### Written request
Reproduce everything in the records below from the line containing "scientific name: Rhynchosia caribaea" down to the line containing "genus: Eupeodes", both lines included, and nothing else.

### Dataset excerpts
<<<<
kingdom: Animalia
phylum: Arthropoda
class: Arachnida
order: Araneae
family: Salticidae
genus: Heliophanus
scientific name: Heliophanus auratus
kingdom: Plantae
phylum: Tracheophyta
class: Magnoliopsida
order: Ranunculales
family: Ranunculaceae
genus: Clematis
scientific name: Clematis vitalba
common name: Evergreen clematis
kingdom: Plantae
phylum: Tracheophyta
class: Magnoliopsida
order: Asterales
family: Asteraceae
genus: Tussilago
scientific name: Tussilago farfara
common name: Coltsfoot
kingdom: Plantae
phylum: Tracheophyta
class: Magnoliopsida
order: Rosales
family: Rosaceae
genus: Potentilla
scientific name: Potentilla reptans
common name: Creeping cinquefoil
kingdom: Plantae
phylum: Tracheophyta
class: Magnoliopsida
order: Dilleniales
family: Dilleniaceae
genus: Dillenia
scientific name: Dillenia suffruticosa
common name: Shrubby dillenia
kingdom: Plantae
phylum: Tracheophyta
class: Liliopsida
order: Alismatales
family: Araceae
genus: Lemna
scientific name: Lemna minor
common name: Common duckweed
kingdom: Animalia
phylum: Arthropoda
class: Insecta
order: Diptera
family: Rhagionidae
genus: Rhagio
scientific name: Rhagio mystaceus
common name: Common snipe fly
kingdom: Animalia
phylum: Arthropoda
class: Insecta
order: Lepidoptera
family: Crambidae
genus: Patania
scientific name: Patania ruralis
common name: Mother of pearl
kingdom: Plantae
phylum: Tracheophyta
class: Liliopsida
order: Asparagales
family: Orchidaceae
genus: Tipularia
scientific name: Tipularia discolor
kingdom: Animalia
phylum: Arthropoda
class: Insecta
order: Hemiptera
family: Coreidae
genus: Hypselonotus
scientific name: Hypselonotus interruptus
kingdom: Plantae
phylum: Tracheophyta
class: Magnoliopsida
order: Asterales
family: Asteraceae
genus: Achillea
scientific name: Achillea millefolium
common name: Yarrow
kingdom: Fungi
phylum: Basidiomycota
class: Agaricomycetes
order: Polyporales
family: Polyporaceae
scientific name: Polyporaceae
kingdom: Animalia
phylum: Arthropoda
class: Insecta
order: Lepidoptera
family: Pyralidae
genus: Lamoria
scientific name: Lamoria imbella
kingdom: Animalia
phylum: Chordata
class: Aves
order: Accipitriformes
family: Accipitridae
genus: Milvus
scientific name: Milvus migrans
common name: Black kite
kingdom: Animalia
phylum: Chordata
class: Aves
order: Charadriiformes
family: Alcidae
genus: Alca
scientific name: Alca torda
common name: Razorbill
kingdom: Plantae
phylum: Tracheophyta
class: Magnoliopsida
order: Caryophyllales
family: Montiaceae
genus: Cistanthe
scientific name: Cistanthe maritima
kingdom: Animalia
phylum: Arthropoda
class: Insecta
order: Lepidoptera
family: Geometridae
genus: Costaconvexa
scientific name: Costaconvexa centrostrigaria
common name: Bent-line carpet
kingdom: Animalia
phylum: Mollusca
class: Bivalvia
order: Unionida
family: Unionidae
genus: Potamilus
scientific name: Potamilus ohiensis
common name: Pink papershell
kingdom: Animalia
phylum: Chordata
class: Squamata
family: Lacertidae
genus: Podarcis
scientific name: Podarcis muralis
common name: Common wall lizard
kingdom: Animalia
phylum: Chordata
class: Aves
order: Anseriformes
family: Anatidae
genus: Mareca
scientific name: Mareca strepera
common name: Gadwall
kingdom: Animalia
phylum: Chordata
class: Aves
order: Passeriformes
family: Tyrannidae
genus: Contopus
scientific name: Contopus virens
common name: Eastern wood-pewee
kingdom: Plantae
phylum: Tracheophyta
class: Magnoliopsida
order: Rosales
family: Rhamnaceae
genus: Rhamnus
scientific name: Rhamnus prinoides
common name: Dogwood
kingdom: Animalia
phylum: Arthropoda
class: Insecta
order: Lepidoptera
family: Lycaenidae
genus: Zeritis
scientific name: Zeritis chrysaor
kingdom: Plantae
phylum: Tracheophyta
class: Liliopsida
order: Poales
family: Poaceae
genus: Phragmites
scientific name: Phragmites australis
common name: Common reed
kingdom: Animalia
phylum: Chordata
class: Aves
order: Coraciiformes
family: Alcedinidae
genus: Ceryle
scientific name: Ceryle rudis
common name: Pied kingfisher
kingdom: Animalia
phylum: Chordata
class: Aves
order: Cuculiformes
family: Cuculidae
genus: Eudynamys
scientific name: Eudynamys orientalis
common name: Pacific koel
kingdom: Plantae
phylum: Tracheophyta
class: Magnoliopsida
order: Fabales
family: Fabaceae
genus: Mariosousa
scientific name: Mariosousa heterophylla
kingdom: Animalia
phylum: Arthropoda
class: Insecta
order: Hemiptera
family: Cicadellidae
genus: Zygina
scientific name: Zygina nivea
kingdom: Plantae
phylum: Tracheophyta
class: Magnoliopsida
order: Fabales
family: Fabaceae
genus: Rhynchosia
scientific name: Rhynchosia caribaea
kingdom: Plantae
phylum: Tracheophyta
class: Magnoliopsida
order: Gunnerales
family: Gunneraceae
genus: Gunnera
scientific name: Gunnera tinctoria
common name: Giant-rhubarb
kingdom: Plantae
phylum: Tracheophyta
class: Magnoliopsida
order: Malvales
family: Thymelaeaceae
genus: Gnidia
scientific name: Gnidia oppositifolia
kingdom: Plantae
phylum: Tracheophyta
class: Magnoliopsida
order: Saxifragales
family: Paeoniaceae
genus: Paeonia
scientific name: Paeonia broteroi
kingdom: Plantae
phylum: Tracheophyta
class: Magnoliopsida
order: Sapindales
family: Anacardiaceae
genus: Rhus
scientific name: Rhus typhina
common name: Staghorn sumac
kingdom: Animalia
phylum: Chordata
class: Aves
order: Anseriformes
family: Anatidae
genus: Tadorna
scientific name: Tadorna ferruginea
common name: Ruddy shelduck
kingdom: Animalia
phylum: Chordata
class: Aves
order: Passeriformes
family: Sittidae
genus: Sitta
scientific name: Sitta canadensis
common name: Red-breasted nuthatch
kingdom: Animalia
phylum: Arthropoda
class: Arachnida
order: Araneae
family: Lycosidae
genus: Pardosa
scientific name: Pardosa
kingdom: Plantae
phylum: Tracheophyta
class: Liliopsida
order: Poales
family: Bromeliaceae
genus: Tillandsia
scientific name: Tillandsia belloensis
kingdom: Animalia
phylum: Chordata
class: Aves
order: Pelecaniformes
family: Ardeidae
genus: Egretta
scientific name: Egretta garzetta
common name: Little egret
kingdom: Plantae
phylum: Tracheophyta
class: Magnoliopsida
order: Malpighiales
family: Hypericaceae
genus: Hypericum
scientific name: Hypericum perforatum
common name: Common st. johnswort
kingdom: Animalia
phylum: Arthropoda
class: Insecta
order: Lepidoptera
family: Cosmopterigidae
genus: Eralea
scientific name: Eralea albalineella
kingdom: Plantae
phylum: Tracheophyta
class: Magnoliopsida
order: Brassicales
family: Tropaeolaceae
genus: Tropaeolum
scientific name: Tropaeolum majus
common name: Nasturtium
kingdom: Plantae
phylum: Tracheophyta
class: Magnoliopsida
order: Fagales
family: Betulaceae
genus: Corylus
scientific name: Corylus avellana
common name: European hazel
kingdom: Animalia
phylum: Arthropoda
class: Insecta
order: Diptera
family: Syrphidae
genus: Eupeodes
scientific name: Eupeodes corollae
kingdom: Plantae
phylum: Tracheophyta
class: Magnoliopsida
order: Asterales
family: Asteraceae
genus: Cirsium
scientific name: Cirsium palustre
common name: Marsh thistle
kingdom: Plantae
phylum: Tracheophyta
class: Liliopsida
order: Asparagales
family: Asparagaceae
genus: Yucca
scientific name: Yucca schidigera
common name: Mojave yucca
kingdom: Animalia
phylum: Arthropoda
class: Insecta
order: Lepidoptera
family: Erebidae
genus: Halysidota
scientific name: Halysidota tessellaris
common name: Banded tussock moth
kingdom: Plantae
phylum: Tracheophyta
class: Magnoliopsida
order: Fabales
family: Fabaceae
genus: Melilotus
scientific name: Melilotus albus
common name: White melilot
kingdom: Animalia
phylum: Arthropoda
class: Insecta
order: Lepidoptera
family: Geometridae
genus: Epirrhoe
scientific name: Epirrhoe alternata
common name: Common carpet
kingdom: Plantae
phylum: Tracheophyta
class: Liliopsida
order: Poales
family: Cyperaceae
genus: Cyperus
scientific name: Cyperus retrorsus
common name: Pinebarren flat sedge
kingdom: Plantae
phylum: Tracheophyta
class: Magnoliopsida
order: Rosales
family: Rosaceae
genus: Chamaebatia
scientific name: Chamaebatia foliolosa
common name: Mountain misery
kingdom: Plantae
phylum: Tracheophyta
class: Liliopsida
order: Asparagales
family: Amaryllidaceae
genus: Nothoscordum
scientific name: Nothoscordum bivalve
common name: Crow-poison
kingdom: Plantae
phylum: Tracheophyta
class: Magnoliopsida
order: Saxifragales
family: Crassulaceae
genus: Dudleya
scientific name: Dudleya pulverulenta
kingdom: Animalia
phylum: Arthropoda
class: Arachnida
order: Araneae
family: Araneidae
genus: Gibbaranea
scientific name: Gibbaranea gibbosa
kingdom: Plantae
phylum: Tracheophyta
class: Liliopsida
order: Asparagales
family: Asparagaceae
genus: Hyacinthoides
>>>>
### Written solution
scientific name: Rhynchosia caribaea
kingdom: Plantae
phylum: Tracheophyta
class: Magnoliopsida
order: Gunnerales
family: Gunneraceae
genus: Gunnera
scientific name: Gunnera tinctoria
common name: Giant-rhubarb
kingdom: Plantae
phylum: Tracheophyta
class: Magnoliopsida
order: Malvales
family: Thymelaeaceae
genus: Gnidia
scientific name: Gnidia oppositifolia
kingdom: Plantae
phylum: Tracheophyta
class: Magnoliopsida
order: Saxifragales
family: Paeoniaceae
genus: Paeonia
scientific name: Paeonia broteroi
kingdom: Plantae
phylum: Tracheophyta
class: Magnoliopsida
order: Sapindales
family: Anacardiaceae
genus: Rhus
scientific name: Rhus typhina
common name: Staghorn sumac
kingdom: Animalia
phylum: Chordata
class: Aves
order: Anseriformes
family: Anatidae
genus: Tadorna
scientific name: Tadorna ferruginea
common name: Ruddy shelduck
kingdom: Animalia
phylum: Chordata
class: Aves
order: Passeriformes
family: Sittidae
genus: Sitta
scientific name: Sitta canadensis
common name: Red-breasted nuthatch
kingdom: Animalia
phylum: Arthropoda
class: Arachnida
order: Araneae
family: Lycosidae
genus: Pardosa
scientific name: Pardosa
kingdom: Plantae
phylum: Tracheophyta
class: Liliopsida
order: Poales
family: Bromeliaceae
genus: Tillandsia
scientific name: Tillandsia belloensis
kingdom: Animalia
phylum: Chordata
class: Aves
order: Pelecaniformes
family: Ardeidae
genus: Egretta
scientific name: Egretta garzetta
common name: Little egret
kingdom: Plantae
phylum: Tracheophyta
class: Magnoliopsida
order: Malpighiales
family: Hypericaceae
genus: Hypericum
scientific name: Hypericum perforatum
common name: Common st. johnswort
kingdom: Animalia
phylum: Arthropoda
class: Insecta
order: Lepidoptera
family: Cosmopterigidae
genus: Eralea
scientific name: Eralea albalineella
kingdom: Plantae
phylum: Tracheophyta
class: Magnoliopsida
order: Brassicales
family: Tropaeolaceae
genus: Tropaeolum
scientific name: Tropaeolum majus
common name: Nasturtium
kingdom: Plantae
phylum: Tracheophyta
class: Magnoliopsida
order: Fagales
family: Betulaceae
genus: Corylus
scientific name: Corylus avellana
common name: European hazel
kingdom: Animalia
phylum: Arthropoda
class: Insecta
order: Diptera
family: Syrphidae
genus: Eupeodes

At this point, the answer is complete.